▶ **TASKS**:
A. Return the passage of the Tokyo stock market report starting at "The broader TOPIX" and ending at "10.0537 trillion yen.", word for word.
B. Please write the next part of the Tokyo stock market report, picking up after its final sentence.

▶ **EXTRACTED TEXT**:
______________________________

TOKYO –
Tokyo stocks fell sharply on July 7 as a selloff in South Korean chip shares triggered fresh concern over the sustainability of the AI boom, dragging the Nikkei 225 lower while banks and other value shares resisted the decline.
The Nikkei 225 Stock Average closed at 68,256.96, down 1,480.73 points, extending its decline for a second session. The index briefly turned positive in morning trading but came under renewed pressure in the afternoon as South Korea’s Kospi deepened its losses, pulling Japan’s semiconductor and AI-related shares lower.
The broader TOPIX also fell, but its decline was smaller than the Nikkei’s, showing that selling was concentrated in technology-heavy names. On the Tokyo Stock Exchange Prime Market, 814 stocks rose while 708 declined and 36 were unchanged, meaning more than half of Prime Market issues still advanced despite the Nikkei’s steep fall. Trading value was heavy at 10.0537 trillion yen.

______________________________

Limb landmark coordinates

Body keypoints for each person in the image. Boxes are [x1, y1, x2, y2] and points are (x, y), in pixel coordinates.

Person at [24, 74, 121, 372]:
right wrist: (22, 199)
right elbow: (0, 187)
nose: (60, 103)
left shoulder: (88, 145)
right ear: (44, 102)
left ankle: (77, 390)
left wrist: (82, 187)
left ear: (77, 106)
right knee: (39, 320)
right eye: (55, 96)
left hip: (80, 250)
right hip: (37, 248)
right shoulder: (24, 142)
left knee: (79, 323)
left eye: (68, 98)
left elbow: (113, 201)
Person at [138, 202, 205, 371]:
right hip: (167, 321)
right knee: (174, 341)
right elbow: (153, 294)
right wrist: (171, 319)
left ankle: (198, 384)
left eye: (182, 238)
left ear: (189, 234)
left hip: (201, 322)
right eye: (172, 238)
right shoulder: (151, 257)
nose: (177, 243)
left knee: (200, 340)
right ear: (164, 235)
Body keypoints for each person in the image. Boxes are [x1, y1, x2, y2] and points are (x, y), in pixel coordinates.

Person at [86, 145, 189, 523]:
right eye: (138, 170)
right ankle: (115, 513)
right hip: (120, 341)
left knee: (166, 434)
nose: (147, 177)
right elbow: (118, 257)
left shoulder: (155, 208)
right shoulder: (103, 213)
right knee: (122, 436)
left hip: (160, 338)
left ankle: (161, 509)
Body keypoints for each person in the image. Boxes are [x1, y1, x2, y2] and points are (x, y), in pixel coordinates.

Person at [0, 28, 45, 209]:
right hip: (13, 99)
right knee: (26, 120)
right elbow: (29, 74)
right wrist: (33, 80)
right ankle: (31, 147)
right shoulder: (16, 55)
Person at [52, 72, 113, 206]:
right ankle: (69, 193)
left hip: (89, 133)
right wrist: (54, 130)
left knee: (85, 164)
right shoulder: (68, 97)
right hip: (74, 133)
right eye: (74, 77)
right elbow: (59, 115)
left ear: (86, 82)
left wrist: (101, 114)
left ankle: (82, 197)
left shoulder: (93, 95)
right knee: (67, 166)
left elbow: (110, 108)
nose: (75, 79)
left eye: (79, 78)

______________________________

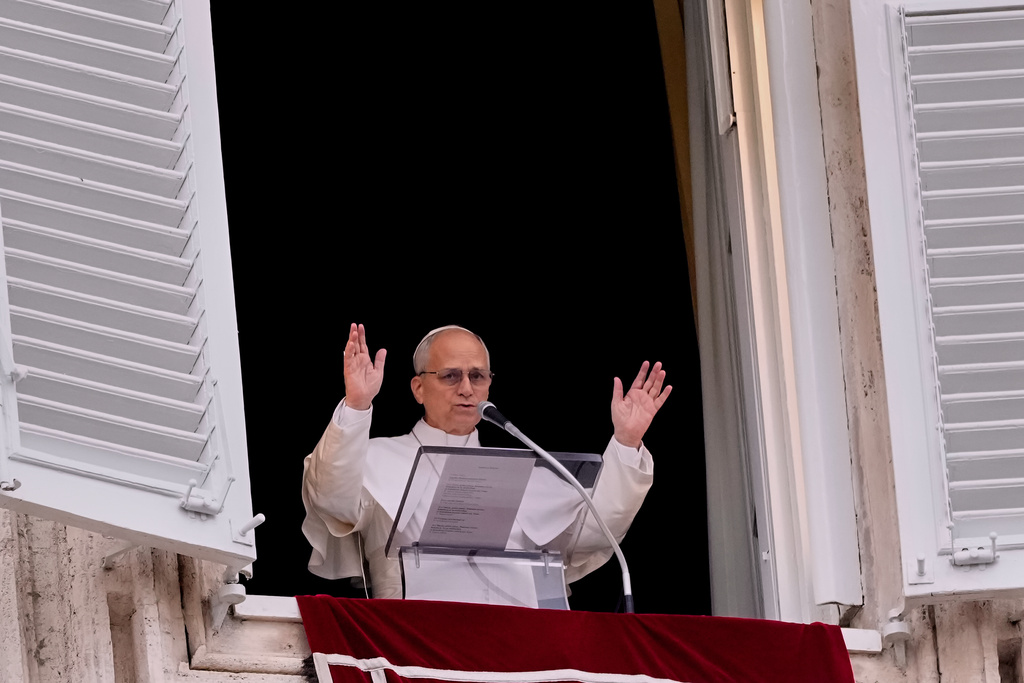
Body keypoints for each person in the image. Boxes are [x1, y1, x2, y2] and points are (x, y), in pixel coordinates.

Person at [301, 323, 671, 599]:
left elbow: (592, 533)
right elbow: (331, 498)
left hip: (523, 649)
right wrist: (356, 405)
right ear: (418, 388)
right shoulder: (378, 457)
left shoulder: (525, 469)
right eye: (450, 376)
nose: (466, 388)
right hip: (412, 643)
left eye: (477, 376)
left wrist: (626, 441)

______________________________

▶ **EXPECTED RESPONSES**:
A.
The broader TOPIX also fell, but its decline was smaller than the Nikkei’s, showing that selling was concentrated in technology-heavy names. On the Tokyo Stock Exchange Prime Market, 814 stocks rose while 708 declined and 36 were unchanged, meaning more than half of Prime Market issues still advanced despite the Nikkei’s steep fall. Trading value was heavy at 10.0537 trillion yen.

B.
Nikkei CNBC and NQN described the day as a “Samsung shock.” South Korea’s Kospi fell sharply after Samsung Electronics forecast a 19-fold jump in April-June operating profit but failed to satisfy investors who had already priced in extremely strong AI-related memory demand. The Kospi’s fall briefly exceeded 8%, triggering a circuit breaker, while Samsung Electronics and SK Hynix both dropped heavily.
The reaction showed how high expectations have become for the AI trade. Samsung’s profit forecast was strong, but investors focused on whether memory prices and AI data-center investment can keep rising at the pace assumed by markets. Reuters reported that Samsung estimated second-quarter operating profit at 89.4 trillion won, but its shares fell as investors reassessed the durability of the AI-driven chip cycle.
That concern spilled quickly into Tokyo. Kioxia Holdings fell 11% to 72,400 yen, approaching the 70,000 yen level that market participants are watching as a key defensive line. The stock has now dropped about 40% from its June 22 high of 112,700 yen, leaving many recent buyers at risk of losses if the price breaks decisively below 70,000 yen.
Kioxia remains a focal point for the entire Japanese AI trade. Market participants said the stock’s longer-term earnings expectations have not collapsed, with several analyst target prices still above 100,000 yen. SMBC Nikko Securities has also pointed to potential buying demand related to the TOPIX periodic review in October, a factor that could attract attention later in the year.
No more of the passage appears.